3. Oktober 2013

RYANS TOCHTER

David Lean  (Großbritannien, 1970)
David Lean war ein visueller Ästhet und Verfechter der narrativen Langsamkeit wie kaum sonst jemand, weil er fast jedes Mal für seine opulente Bildsprache enorm viel Spielzeit zur Verfügung hatte, so dass er jede banale Geschichte zu einem gigantischen Epos aufblasen konnte.
Auch in „Ryans Tochter“ hält er sich eisern an das altbewährte Schema, doch dieses Mal legt er sich selbst eine Schlinge um den Hals, weil das Bauwerk auf wackeligen Säulen getragen wird. Denn was hier episch wirkt, ist im Grunde nur eine kleine Geschichte, über Rosy (Sarah Miles), die Tochter eines Wirts in einem irischen Küstendorf, die sich in ihren ehemaligen Lehrer Charles (Robert Mitchum) verliebt, so dass beide heiraten, sie aber schnell unglücklich wird, weil es ihrer Meinung nach nicht alles sein kann, was man vom Leben erwarten kann. Der Alltagstrott schwindet jedoch bei Ankunft des Major Doryan (Christopher Jones), eines vom Kriegstrauma gebeutelten und körperlich geschwächten Frontveteranen, in dem Rosy sofort eine Abwechslung von ihrem unerfülltem Eheleben erkennt.
David Lean zeigt sich von da an, von einer ungemein sensiblen Seite, weil er die beiden, heimlichen Liebenden von der Wucht der unberührten Natur Irlands umschließt. Die ohnehin schon beeindruckenden Bilder treibt er mit seinen Naturmetaphern vollkommen auf die Spitze. Visuelle Poesie und Schönheit überlagern sich nur noch, erreichen die Schwelle zum Kitsch und es fallen wenige Worte, bloß Bilder und noch mehr Bilder. Diese Liebe, die so nicht sein darf bringt natürlich katastrophale Konsequenzen mit sich, weil die Dörfler so etwas nicht dulden, und im letzten Drittel legt der Regisseur den Schwerpunkt auf brechend volle Massenszenen. In der Inszenierung hat das schon etwas Musical-artiges, wenn das gesamte Dorf gemeinsam voranschreitet, bloß wird nicht gesungen; für die Musik ist sowieso schon Maurice Jarre zuständig, was dem Film ungemein schadet. Jarre übergießt diese perfekte Optik mit einer musikalischen Brühe aus altmodischer Heiterkeit und militärischem Drill. Bilder, die so stark sind, verlieren an Wirkung und Kraft. Warum ein David Lean so etwas Grausames duldet und die Zerstörung seines eigenes Werkes fördert, bleibt völlig schleierhaft.

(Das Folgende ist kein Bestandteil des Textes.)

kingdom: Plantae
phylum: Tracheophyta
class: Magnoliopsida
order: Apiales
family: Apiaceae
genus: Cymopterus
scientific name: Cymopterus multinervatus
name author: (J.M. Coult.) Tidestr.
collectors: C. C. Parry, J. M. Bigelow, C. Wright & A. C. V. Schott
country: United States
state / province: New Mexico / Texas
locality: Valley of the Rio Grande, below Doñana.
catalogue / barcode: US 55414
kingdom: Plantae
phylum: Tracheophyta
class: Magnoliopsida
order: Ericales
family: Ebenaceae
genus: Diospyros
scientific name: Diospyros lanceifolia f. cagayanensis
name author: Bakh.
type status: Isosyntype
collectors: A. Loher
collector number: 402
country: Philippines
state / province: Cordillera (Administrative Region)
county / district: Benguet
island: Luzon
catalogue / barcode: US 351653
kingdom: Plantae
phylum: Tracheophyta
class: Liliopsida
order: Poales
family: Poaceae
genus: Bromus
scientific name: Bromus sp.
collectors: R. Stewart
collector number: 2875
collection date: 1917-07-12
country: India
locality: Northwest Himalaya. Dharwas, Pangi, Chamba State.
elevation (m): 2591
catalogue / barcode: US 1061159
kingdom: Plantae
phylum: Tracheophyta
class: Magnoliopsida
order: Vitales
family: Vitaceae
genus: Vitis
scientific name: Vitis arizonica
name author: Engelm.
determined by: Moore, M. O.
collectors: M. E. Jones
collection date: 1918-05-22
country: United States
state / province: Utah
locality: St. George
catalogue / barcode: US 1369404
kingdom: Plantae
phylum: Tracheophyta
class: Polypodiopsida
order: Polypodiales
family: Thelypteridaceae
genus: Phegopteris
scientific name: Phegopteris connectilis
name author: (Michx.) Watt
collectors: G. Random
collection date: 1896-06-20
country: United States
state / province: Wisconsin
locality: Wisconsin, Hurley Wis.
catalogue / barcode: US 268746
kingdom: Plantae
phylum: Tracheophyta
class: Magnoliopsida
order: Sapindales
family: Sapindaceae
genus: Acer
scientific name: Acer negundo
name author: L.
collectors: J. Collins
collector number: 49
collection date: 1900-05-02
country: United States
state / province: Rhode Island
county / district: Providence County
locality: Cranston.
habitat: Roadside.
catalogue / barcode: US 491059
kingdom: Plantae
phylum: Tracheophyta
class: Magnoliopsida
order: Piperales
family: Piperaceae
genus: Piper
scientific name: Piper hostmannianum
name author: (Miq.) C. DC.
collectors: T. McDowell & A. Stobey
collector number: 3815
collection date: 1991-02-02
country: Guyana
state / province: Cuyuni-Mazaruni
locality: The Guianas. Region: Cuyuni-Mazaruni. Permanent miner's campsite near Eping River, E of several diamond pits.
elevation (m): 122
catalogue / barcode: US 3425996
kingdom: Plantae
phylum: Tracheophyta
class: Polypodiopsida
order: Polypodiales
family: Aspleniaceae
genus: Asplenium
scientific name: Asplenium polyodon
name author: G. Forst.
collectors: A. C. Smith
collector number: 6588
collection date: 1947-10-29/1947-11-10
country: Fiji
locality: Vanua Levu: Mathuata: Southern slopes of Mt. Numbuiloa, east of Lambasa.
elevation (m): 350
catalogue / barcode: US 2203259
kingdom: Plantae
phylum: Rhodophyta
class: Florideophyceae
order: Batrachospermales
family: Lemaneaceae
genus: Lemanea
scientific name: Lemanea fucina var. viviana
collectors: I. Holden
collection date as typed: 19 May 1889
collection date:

Was für ein Mensch mag wohl David Lean gewesen sein, dieser hochsensible und talentierte Maler wuchtigen Filmbilder? Er drehte nicht sehr viele Filme, aber hinterließ viele und vor allem sehr tiefe Spuren. Man mag im erzählerischen Überschwang, Pathos und Kitsch vorwerfen und wahrscheinlich sind seine drei großen, filmischen Monumente (die Kwai-Brücke, Lawrence und Schiwago), wenn man sie zusammenbündelt, inhaltlich bei Weitem besser und weniger trivial als dieser Irland-Film, der tatsächlich Ähnlichkeiten zur Flauberts Bovary-Thematik aufweist.
Aber auch wenn dieser Film an den Kinokassen floppte und Lean lange danach keinen Film mehr drehte, ist Eines sicher wie das Amen in der Kirche: „Ryans Tochter“ ist ein ebenso großes Erzählkino, das sich mit seiner perfekten Bildsprache, in der damals innovativen New Hollywood-Konkurrenz vor Nichts verstecken muss und sogar seine anderen, berühmteren Filme überragt.